*** Data excerpts ***
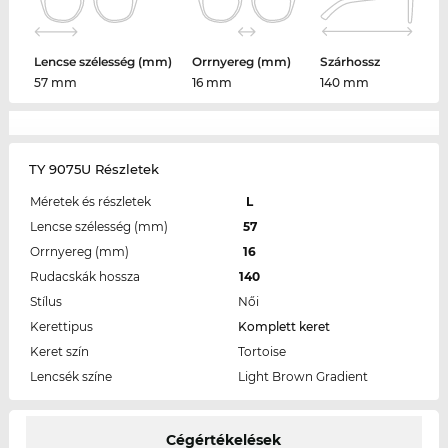
Lencse szélesség (mm)
Orrnyereg (mm)
Szárhossz
57 mm
16 mm
140 mm
TY 9075U Részletek
Méretek és részletek
L
Lencse szélesség (mm)
57
Orrnyereg (mm)
16
Rudacskák hossza
140
Stílus
Női
Kerettipus
Komplett keret
Keret szín
Tortoise
Lencsék színe
Light Brown Gradient
Cégértékelések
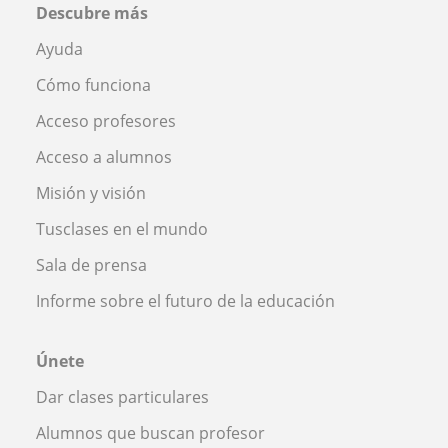
Descubre más
Ayuda
Cómo funciona
Acceso profesores
Acceso a alumnos
Misión y visión
Tusclases en el mundo
Sala de prensa
Informe sobre el futuro de la educación
Únete
Dar clases particulares
Alumnos que buscan profesor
*** End of Data excerpts ***
• **Problem details**
Look over the listing and say how many lines hold the string "Acceso". Nothing but the number is needed.

• **Final answer**
2